Harold Blaine jest lordem komandorem Imperialnej Floty Kosmicznej. To skrupulatny, myślący nieszablonowo młody człowiek. Ta nieszablonowość w myśleniu i działaniu powinna przysparzać mu wrogów i kłopotów, ale życie ma swoje prawa więc Blaine, miast ponosić karę, konsekwentnie awansuje. Jego aktualne zadanie to przetransportować bezpiecznie Sandrę Foller (antropolog z zacnej arystokratycznej rodziny) i Horacego Burego (kupca i szuję jednocześnie). Zadanie trudnym się nie wydaje, szczególnie jeśli dowodzi się statkiem kosmicznym z wyższej półki. I trudne nie jest do momentu kiedy załoga napotyka nieznany statek kosmiczny, a w nim... Obcego. Choć martwy, nie ma wątpliwości że jest/był przedstawicielem myślącej, technicznie zaawansowanej cywilizacji. Teraz priorytety się zmieniają, ten sam Blaine „wsparty” dodatkowo obecnością Horacego Horvantha (ministra nauki) Davida Hardego (kapelana) i licznej grupy naukowców wyrusza na spotkanie Motów (z braku pomysłów tak ich nazwano)),a to wszystko pod czujnym okiem admirała Kutuzowa, który na czuwać nad bezpieczeństwem i strzec tajemnic technologicznych Imperium. Blaine nie domyśla się, że przyjdzie mu walczyć z krasnalami/zegarmistrzami, a Motowie nie są tak otwarci i szczerzy jak zapowiada pierwszy z nimi kontakt.

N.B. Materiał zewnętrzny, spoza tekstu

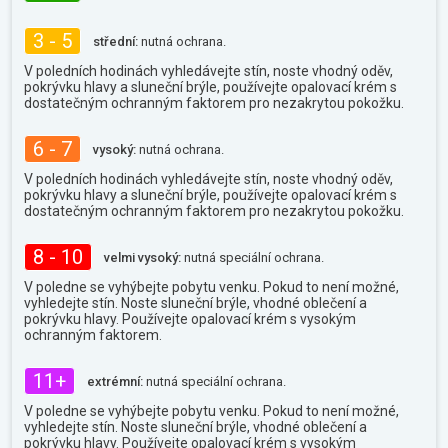
3 - 5
střední:
nutná ochrana.
V poledních hodinách vyhledávejte stín, noste vhodný oděv,
pokrývku hlavy a sluneční brýle, používejte opalovací krém s
dostatečným ochranným faktorem pro nezakrytou pokožku.
6 - 7
vysoký:
nutná ochrana.
V poledních hodinách vyhledávejte stín, noste vhodný oděv,
pokrývku hlavy a sluneční brýle, používejte opalovací krém s
dostatečným ochranným faktorem pro nezakrytou pokožku.
8 - 10
velmi vysoký:
nutná speciální ochrana.
V poledne se vyhýbejte pobytu venku. Pokud to není možné,
vyhledejte stín. Noste sluneční brýle, vhodné oblečení a
pokrývku hlavy. Používejte opalovací krém s vysokým
ochranným faktorem.
11+
extrémní:
nutná speciální ochrana.
V poledne se vyhýbejte pobytu venku. Pokud to není možné,
vyhledejte stín. Noste sluneční brýle, vhodné oblečení a
pokrývku hlavy. Používejte opalovací krém s vysokým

Powieść jest jednym wielkim miszmaszem uczuć jakie mogą wzbudzić w czytelniku - od znużenia po zachwyt, od zadziwienia po uśmiech poblażliwości. Pierwsze kilkaset stron to ciekawa, ale monotonna warsztatowo opowieść o podróży kosmicznej. Poznajemy Imperium, poznajemy bohaterów, poznajemy technologię, poznajemy problemy z jakim Świat się boryka, a wszystko to jest jednowymiarowe. Nawet trudno oznaczyć głównego bohatera, bo wszyscy sobie równi i tak samo płascy. Momentem przełomowym jest oczywiście pierwszy kontakt z obcą cywilizacją. I tutaj zmienia się wiele: przede wszystkim narracji daleko do utartych schematów. Obcy (choć bardzo Obcy) są „przyjaźni”, ich serdeczność, i uległość wręcz, prawie usypia czujność. Drugim znaczącym odstępstwem jest relacja Naukowcy kontra twardogłowi Wojskowi. Wyjątkowo Naukowcy gubią gdzieś racjonalizm i rozsądek i gdyby nie chorobliwie podejrzliwy – z zawodu niejako – Wojskowi...
Na plus to bardzo przemyślana historia Pierwszego Kontaktu, zachowawczy Ziemianie i nie do końca uczciwi Obcy. Jedni i drudzy mają swoje tajemnice, pytanie tylko która z tajemnic jest bardziej niebezpieczna.
Na minus to właśnie ta jednowymiarowość bohaterów, Blaine – choć pracy łatwej nie ma – jest nijaki, Bury – szachraj z urodzenia – jest nijaki, Horvant - człowiek pozbawiony wyobraźni, ale nijaki. Jedynie admirał Kutuzow próbuje być charakterny. Więcej wigoru mają Obcy, a ich historia i tajemnica jest naprawdę ciekawa. To dość znacząco ubarwia opowieść, choć trzeba na to ubarwienie czekać cierpliwie. Reszta jest jak romans Blaine'a z Sally – przez całą powieść nic i nagle ślub.
Jednym zdaniem: temat doskonale dopracowany fabularnie i technicznie, zabrakło jedynie „kolorytu”.